Charlotte Despard was an Anglo-Irish suffragist, socialist, pacifist, Sinn Féin activist, and novelist. She was a founding member of the Women's Freedom League, Women's Peace Crusade, and the Irish Women's Franchise League, and an activist in a wide range of political organizations over the course of her life, including among others the Women's Social and Political Union, Labour Party, Cumann na mBan, and the Communist Party of Great Britain.
Mary Eleanor Gawthorpe was an English suffragette, socialist, trade unionist and editor. She was described by Rebecca West as "a merry militant saint".
Ada Nield Chew was a British suffragist.
Mary Reid Macarthur was a British suffragist and Scottish trades unionist. She was the general secretary of the Women's Trade Union League and was involved in the formation of the National Federation of Women Workers and National Anti-Sweating League. In 1910 Mary led the women chain makers of Cradley Heath to victory in their fight for a minimum wage and led a strike to force employers to implement the rise.
Ray Strachey, born Rachel Pearsall Conn Costelloe, was a British feminist politician, mathematician, engineer, artist and writer.
Lady Frances Balfour was one of the highest-ranking members of the British aristocracy to assume a leadership role in the Women's suffrage campaign in the United Kingdom.
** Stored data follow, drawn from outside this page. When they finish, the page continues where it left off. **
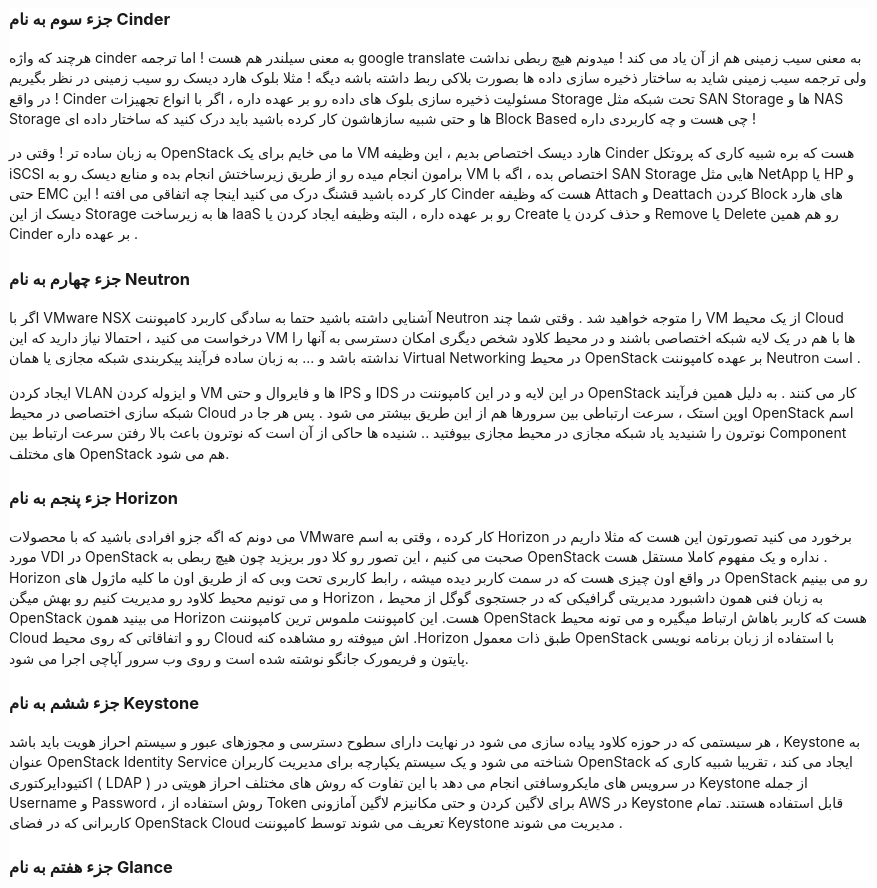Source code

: ### جزء سوم به نام Cinder

هرچند که واژه cinder به معنی سیلندر هم هست ! اما ترجمه google translate به معنی سیب زمینی هم از آن یاد می کند ! میدونم هیچ ربطی نداشت ولی ترجمه سیب زمینی شاید به ساختار ذخیره سازی داده ها بصورت بلاکی ربط داشته باشه دیگه ! مثلا بلوک هارد دیسک رو سیب زمینی در نظر بگیریم ! در واقع Cinder مسئولیت ذخیره سازی بلوک های داده رو بر عهده داره ، اگر با انواع تجهیزات Storage تحت شبکه مثل SAN Storage ها و NAS Storage ها و حتی شبیه سازهاشون کار کرده باشید باید درک کنید که ساختار داده ای Block Based چی هست و چه کاربردی داره !

به زبان ساده تر ! وقتی در OpenStack ما می خایم برای یک VM هارد دیسک اختصاص بدیم ، این وظیفه Cinder هست که بره شبیه کاری که پروتکل iSCSI برامون انجام میده رو از طریق زیرساختش انجام بده و منابع دیسک رو به VM اختصاص بده ، اگه با SAN Storage هایی مثل NetApp یا HP و حتی EMC کار کرده باشید قشنگ درک می کنید اینجا چه اتفاقی می افته ! این Cinder هست که وظیفه Attach و Deattach کردن Block های هارد دیسک از این Storage ها به زیرساخت IaaS رو بر عهده داره ، البته وظیفه ایجاد کردن یا Create و حذف کردن یا Remove یا Delete رو هم همین Cinder بر عهده داره .

### جزء چهارم به نام Neutron

اگر با VMware NSX آشنایی داشته باشید حتما به سادگی کاربرد کامپوننت Neutron را متوجه خواهید شد . وقتی شما چند VM از یک محیط Cloud درخواست می کنید ، احتمالا نیاز دارید که این VM ها با هم در یک لایه شبکه اختصاصی باشند و در محیط کلاود شخص دیگری امکان دسترسی به آنها را نداشته باشد و ... به زبان ساده فرآیند پیکربندی شبکه مجازی یا همان Virtual Networking در محیط OpenStack بر عهده کامپوننت Neutron است .

ایجاد کردن VLAN و ایزوله کردن VM ها و فایروال و حتی IPS و IDS در این لایه و در این کامپوننت در OpenStack کار می کنند . به دلیل همین فرآیند شبکه سازی اختصاصی در محیط Cloud اوپن استک ، سرعت ارتباطی بین سرورها هم از این طریق بیشتر می شود . پس هر جا در OpenStack اسم نوترون را شنیدید یاد شبکه مجازی در محیط مجازی بیوفتید .. شنیده ها حاکی از آن است که نوترون باعث بالا رفتن سرعت ارتباط بین Component های مختلف OpenStack هم می شود.

### جزء پنجم به نام Horizon

می دونم که اگه جزو افرادی باشید که با محصولات VMware کار کرده ، وقتی به اسم Horizon برخورد می کنید تصورتون این هست که مثلا داریم در مورد VDI در OpenStack صحبت می کنیم ، این تصور رو کلا دور بریزید چون هیچ ربطی به OpenStack نداره و یک مفهوم کاملا مستقل هست . Horizon در واقع اون چیزی هست که در سمت کاربر دیده میشه ، رابط کاربری تحت وبی که از طریق اون ما کلیه ماژول های OpenStack رو می بینیم و می تونیم محیط کلاود رو مدیریت کنیم رو بهش میگن Horizon ، به زبان فنی همون داشبورد مدیریتی گرافیکی که در جستجوی گوگل از محیط OpenStack می بینید همون Horizon هست. این کامپوننت ملموس ترین کامپوننت OpenStack هست که کاربر باهاش ارتباط میگیره و می تونه محیط Cloud رو و اتفاقاتی که روی محیط Cloud اش میوفته رو مشاهده کنه .Horizon طبق ذات معمول OpenStack با استفاده از زبان برنامه نویسی پایتون و فریمورک جانگو نوشته شده است و روی وب سرور آپاچی اجرا می شود.

### جزء ششم به نام Keystone

هر سیستمی که در حوزه کلاود پیاده سازی می شود در نهایت دارای سطوح دسترسی و مجوزهای عبور و سیستم احراز هویت باید باشد ، Keystone به عنوان OpenStack Identity Service شناخته می شود و یک سیستم یکپارچه برای مدیریت کاربران OpenStack ایجاد می کند ، تقریبا شبیه کاری که اکتیودایرکتوری ( LDAP ) در سرویس های مایکروسافتی انجام می دهد با این تفاوت که روش های مختلف احراز هویتی در Keystone از جمله Username و Password ، روش استفاده از Token برای لاگین کردن و حتی مکانیزم لاگین آمازونی AWS در Keystone قابل استفاده هستند. تمام کاربرانی که در فضای OpenStack Cloud تعریف می شوند توسط کامپوننت Keystone مدیریت می شوند .

### جزء هفتم به نام Glance
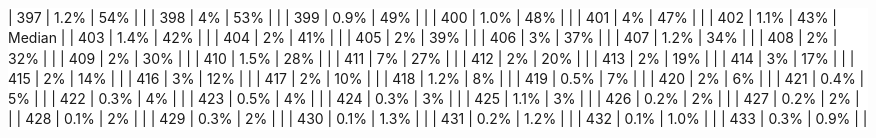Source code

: | 397 | 1.2% | 54% |  |
| 398 | 4% | 53% |  |
| 399 | 0.9% | 49% |  |
| 400 | 1.0% | 48% |  |
| 401 | 4% | 47% |  |
| 402 | 1.1% | 43% | Median |
| 403 | 1.4% | 42% |  |
| 404 | 2% | 41% |  |
| 405 | 2% | 39% |  |
| 406 | 3% | 37% |  |
| 407 | 1.2% | 34% |  |
| 408 | 2% | 32% |  |
| 409 | 2% | 30% |  |
| 410 | 1.5% | 28% |  |
| 411 | 7% | 27% |  |
| 412 | 2% | 20% |  |
| 413 | 2% | 19% |  |
| 414 | 3% | 17% |  |
| 415 | 2% | 14% |  |
| 416 | 3% | 12% |  |
| 417 | 2% | 10% |  |
| 418 | 1.2% | 8% |  |
| 419 | 0.5% | 7% |  |
| 420 | 2% | 6% |  |
| 421 | 0.4% | 5% |  |
| 422 | 0.3% | 4% |  |
| 423 | 0.5% | 4% |  |
| 424 | 0.3% | 3% |  |
| 425 | 1.1% | 3% |  |
| 426 | 0.2% | 2% |  |
| 427 | 0.2% | 2% |  |
| 428 | 0.1% | 2% |  |
| 429 | 0.3% | 2% |  |
| 430 | 0.1% | 1.3% |  |
| 431 | 0.2% | 1.2% |  |
| 432 | 0.1% | 1.0% |  |
| 433 | 0.3% | 0.9% |  |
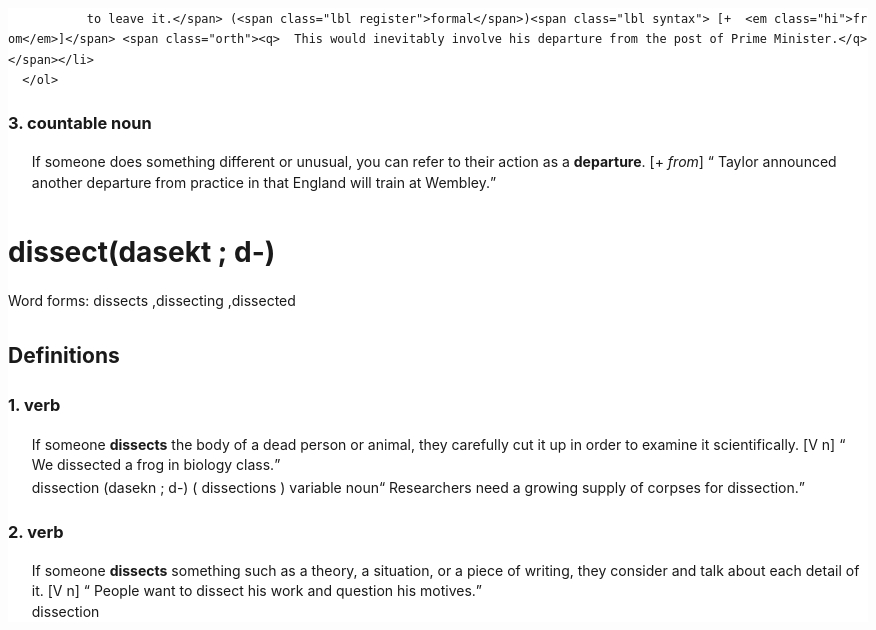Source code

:                to leave it.</span> (<span class="lbl register">formal</span>)<span class="lbl syntax"> [+  <em class="hi">from</em>]</span> <span class="orth"><q>  This would inevitably involve his departure from the post of Prime Minister.</q></span></li>
      </ol>
   </div>
   <div id="departure_1.7" class="hom">
      <h3 class="gramGrp h3_entry"><span class="pos">3. countable noun</span> 
      </h3>
      <ol class="sense_list level_0">
         <li class="sense_list_item level_1" style="list-style-type: none"><span class="def"> If someone does something different or unusual, you can refer to their action as a
               <strong>departure</strong>.</span><span class="lbl syntax"> [+  <em class="hi">from</em>]</span> <span class="orth"><q>  Taylor announced another departure from practice in that England will train at Wembley.</q></span></li>
      </ol>
   </div>
</div></div>
<//body><//html><html><body><div class="homograph-entry">    
    <a id="dissect_1"></a><h1 class="orth h1_entry">dissect<span class="pron">(das<span class="underline">e</span>kt<span class="hwd_sound">    <a class="hwd_sound sound audio_play_button" title="Pronunciation for dissect" data-src-mp3="/sounds/1/162/16290/16290.mp3"></a>
</span></span><span class="pron">; d-)</span></h1>
<div class="inflected_forms"><span class="var">Word forms:</span> <span class="infl">dissects</span><span class="hwd_sound">    <a class="hwd_sound sound audio_play_button" title="Pronunciation for dissect" data-src-mp3="/sounds/1/162/16295/16295.mp3"></a>
</span><span class="infl">,</span><span class="infl">dissecting</span><span class="hwd_sound">    <a class="hwd_sound sound audio_play_button" title="Pronunciation for dissect" data-src-mp3="/sounds/1/162/16292/16292.mp3"></a>
</span><span class="infl">,</span><span class="infl">dissected</span><span class="hwd_sound">    <a class="hwd_sound sound audio_play_button" title="Pronunciation for dissect" data-src-mp3="/sounds/1/162/16291/16291.mp3"></a>
</span></div>
<div class="definitions hom-subsec">
   <h2 class="h2_entry">Definitions</h2>
   <h3 class="gramGrp h3_entry"><span class="pos">1. verb</span> 
   </h3>
   <ol class="sense_list level_0">
      <li class="sense_list_item level_1" style="list-style-type: none"><span class="def"> If someone <strong>dissects</strong> the body of a dead person or animal, they carefully cut it up in order to examine
            it scientifically.</span><span class="lbl syntax"> [<span class="smallcaps">V</span> n]</span> <span class="orth"><q>  We dissected a frog in biology class.</q></span></li>
      <li class="sense_list_item level_1" style="list-style-type: none"> <span class="drv">dissection</span> <span class="orth"><span class="pron">(das<span class="underline">e</span>k<sup></sup>n<span class="hwd_sound">    <a class="hwd_sound sound audio_play_button" title="Pronunciation for " data-src-mp3="/sounds/1/162/16293/16293.mp3"></a>
</span></span><span class="pron">; d-)</span></span> ( <span class="infl">dissections</span><span class="hwd_sound">    <a class="hwd_sound sound audio_play_button" title="Pronunciation for dissection" data-src-mp3="/sounds/1/162/16294/16294.mp3"></a>
</span>)<span class="gramGrp"> <span class="pos">variable noun</span></span><span class="orth"><q>  Researchers need a growing supply of corpses for dissection.</q></span></li>
   </ol>
   <h3 class="gramGrp h3_entry"><span class="pos">2. verb</span> 
   </h3>
   <ol class="sense_list level_0">
      <li class="sense_list_item level_1" style="list-style-type: none"><span class="def"> If someone <strong>dissects</strong> something such as a theory, a situation, or a piece of writing, they consider and
            talk about each detail of it.</span><span class="lbl syntax"> [<span class="smallcaps">V</span> n]</span> <span class="orth"><q>  People want to dissect his work and question his motives.</q></span></li>
      <li class="sense_list_item level_1" style="list-style-type: none"> <span class="drv">dissection</span><span class="hwd_sound">    <a class="hwd_sound sound audio_play_button" title="Pronunciation for " data-src-mp3="/sounds/1/162/16293/16293.mp3"></a>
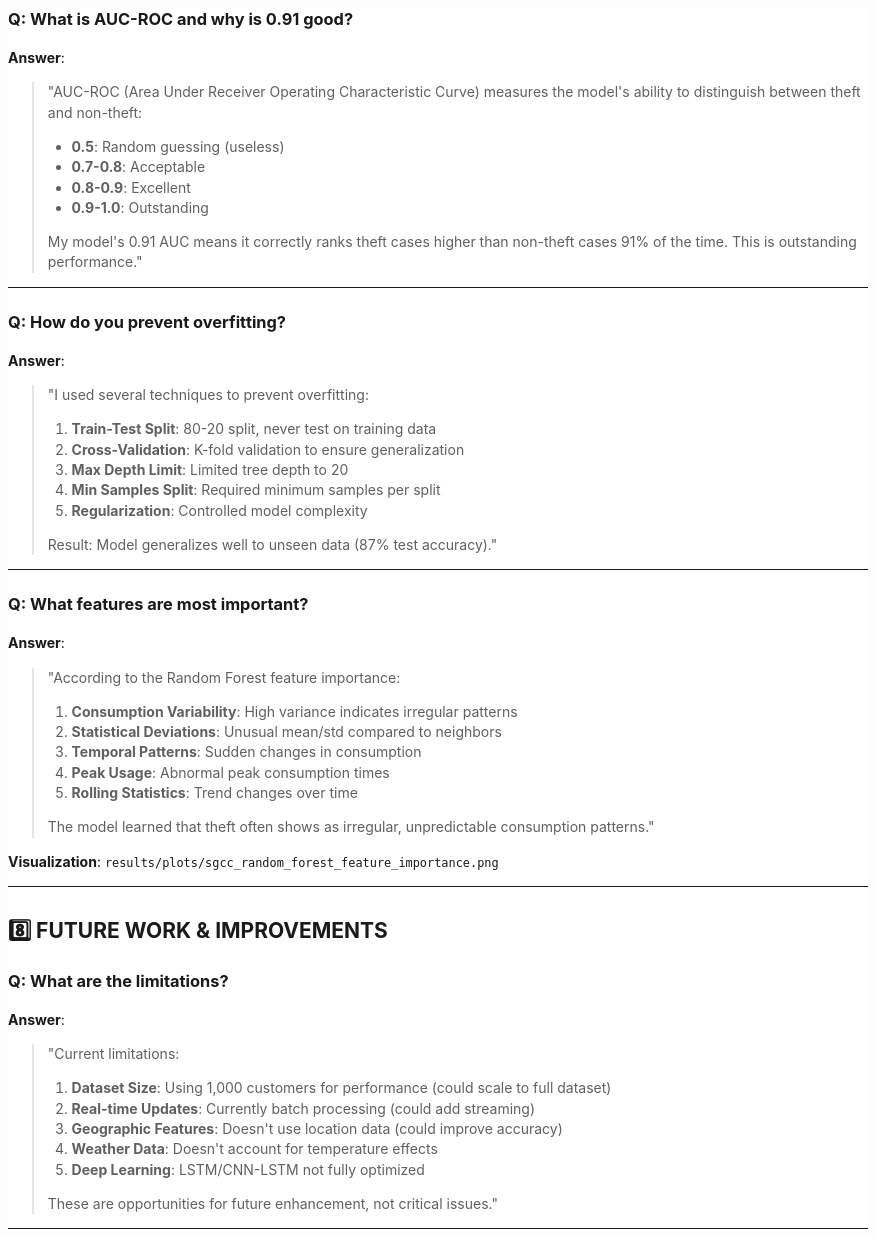 
### Q: What is AUC-ROC and why is 0.91 good?
**Answer**:
> "AUC-ROC (Area Under Receiver Operating Characteristic Curve) measures the model's ability to distinguish between theft and non-theft:
> - **0.5**: Random guessing (useless)
> - **0.7-0.8**: Acceptable
> - **0.8-0.9**: Excellent
> - **0.9-1.0**: Outstanding
> 
> My model's 0.91 AUC means it correctly ranks theft cases higher than non-theft cases 91% of the time. This is outstanding performance."

---

### Q: How do you prevent overfitting?
**Answer**:
> "I used several techniques to prevent overfitting:
> 1. **Train-Test Split**: 80-20 split, never test on training data
> 2. **Cross-Validation**: K-fold validation to ensure generalization
> 3. **Max Depth Limit**: Limited tree depth to 20
> 4. **Min Samples Split**: Required minimum samples per split
> 5. **Regularization**: Controlled model complexity
> 
> Result: Model generalizes well to unseen data (87% test accuracy)."

---

### Q: What features are most important?
**Answer**:
> "According to the Random Forest feature importance:
> 1. **Consumption Variability**: High variance indicates irregular patterns
> 2. **Statistical Deviations**: Unusual mean/std compared to neighbors
> 3. **Temporal Patterns**: Sudden changes in consumption
> 4. **Peak Usage**: Abnormal peak consumption times
> 5. **Rolling Statistics**: Trend changes over time
> 
> The model learned that theft often shows as irregular, unpredictable consumption patterns."

**Visualization**: `results/plots/sgcc_random_forest_feature_importance.png`

---

<a name="future-work"></a>
## 8️⃣ FUTURE WORK & IMPROVEMENTS

### Q: What are the limitations?
**Answer**:
> "Current limitations:
> 1. **Dataset Size**: Using 1,000 customers for performance (could scale to full dataset)
> 2. **Real-time Updates**: Currently batch processing (could add streaming)
> 3. **Geographic Features**: Doesn't use location data (could improve accuracy)
> 4. **Weather Data**: Doesn't account for temperature effects
> 5. **Deep Learning**: LSTM/CNN-LSTM not fully optimized
> 
> These are opportunities for future enhancement, not critical issues."

---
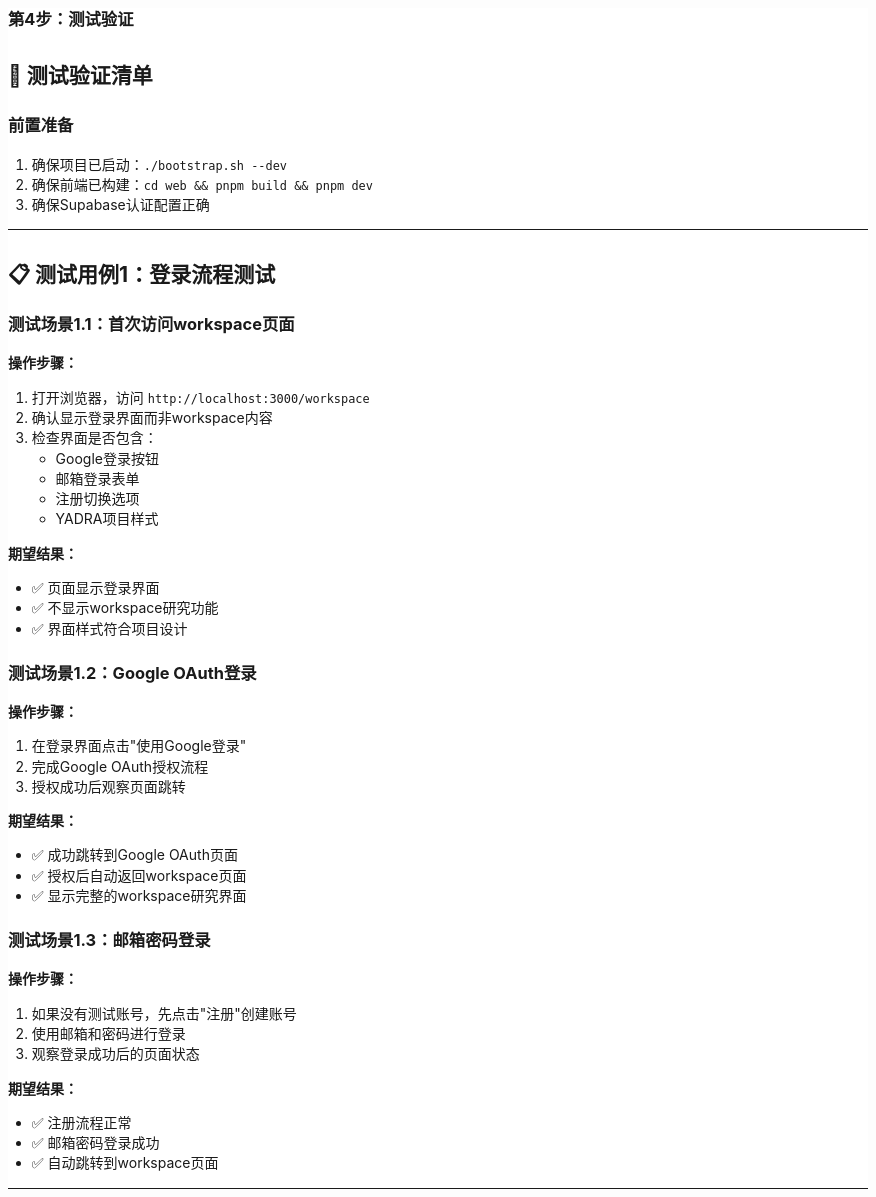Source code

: ### **第4步：测试验证**

## 🧪 **测试验证清单**

### **前置准备**
1. 确保项目已启动：`./bootstrap.sh --dev`
2. 确保前端已构建：`cd web && pnpm build && pnpm dev`
3. 确保Supabase认证配置正确

---

## 📋 **测试用例1：登录流程测试**

### **测试场景1.1：首次访问workspace页面**
**操作步骤：**
1. 打开浏览器，访问 `http://localhost:3000/workspace`
2. 确认显示登录界面而非workspace内容
3. 检查界面是否包含：
   - Google登录按钮
   - 邮箱登录表单
   - 注册切换选项
   - YADRA项目样式

**期望结果：**
- ✅ 页面显示登录界面
- ✅ 不显示workspace研究功能
- ✅ 界面样式符合项目设计

### **测试场景1.2：Google OAuth登录**
**操作步骤：**
1. 在登录界面点击"使用Google登录"
2. 完成Google OAuth授权流程
3. 授权成功后观察页面跳转

**期望结果：**
- ✅ 成功跳转到Google OAuth页面
- ✅ 授权后自动返回workspace页面
- ✅ 显示完整的workspace研究界面

### **测试场景1.3：邮箱密码登录**
**操作步骤：**
1. 如果没有测试账号，先点击"注册"创建账号
2. 使用邮箱和密码进行登录
3. 观察登录成功后的页面状态

**期望结果：**
- ✅ 注册流程正常
- ✅ 邮箱密码登录成功
- ✅ 自动跳转到workspace页面

---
Balfour was a member of the Executive Committee of the National Society for Women's Suffrage from 1896 to 1919. Mrs. Fawcett was President of the National Union of Women's Suffrage Societies. As a non-violent suffragist, she was opposed to the militant actions of the Women's Social and Political Union, whose members were called the suffragettes.
Emily Susan Ford (1850–1930), artist and campaigner for women's rights, was born into a Quaker family in Leeds. She trained as an artist at the Slade School of Art and exhibited at the Royal Academy.
Nessie Stewart-Brown JP, née Nessie Muspratt was a British Suffragist and Liberal Party politician.
Priscilla Bright McLaren was a British activist who served and linked the anti-slavery movement with the women's suffrage movement in the nineteenth century. She was a member of the Edinburgh Ladies' Emancipation Society and, after serving on the committee, became the president of the Edinburgh Women's Suffrage Society.
Sarah Reddish (1850–1928) was a British trade unionist and suffragette, who was active in the cooperative movement. A supporter of women running for local elections as a springboard to gaining national voting rights, she ran for office on the Bolton School Board and was successful in her second attempt in 1899. She also ran for office as a Poor Law Guardian, and was successful, but was defeated in her attempt to become a member of the borough council. As a textile worker, Reddish knew first-hand the conditions and wages women experienced and joined unions, working as a paid organiser to help women improve their situations. She was both a socialist and a radical feminist, urging women's equality in the public sphere.
Lucy Minnie Baldock was a British suffragette. Along with Annie Kenney, she co-founded the first branch in London of the Women's Social and Political Union.
Annot Robinson, née Wilkie, nicknamed Annie, was a Scottish suffragette and pacifist. She was sentenced to six months for trying to break in to the House of Commons. She helped to found the Women’s International League for Peace and Freedom.
The statue of Dame Millicent Fawcett, the suffragist leader and social campaigner, in Parliament Square, London, is a 2018 work by the Turner Prize-winning artist Gillian Wearing. Following a campaign and petition by the activist Caroline Criado Perez, the statue's creation was endorsed by both the Prime Minister of the United Kingdom, Theresa May, and the Mayor of London, Sadiq Khan. The statue, Parliament Square's first monument to a woman and also its first sculpture by a woman, was funded through the government's Centenary Fund, which marks 100 years since some women won the right to vote. The memorial was unveiled on 24 April 2018.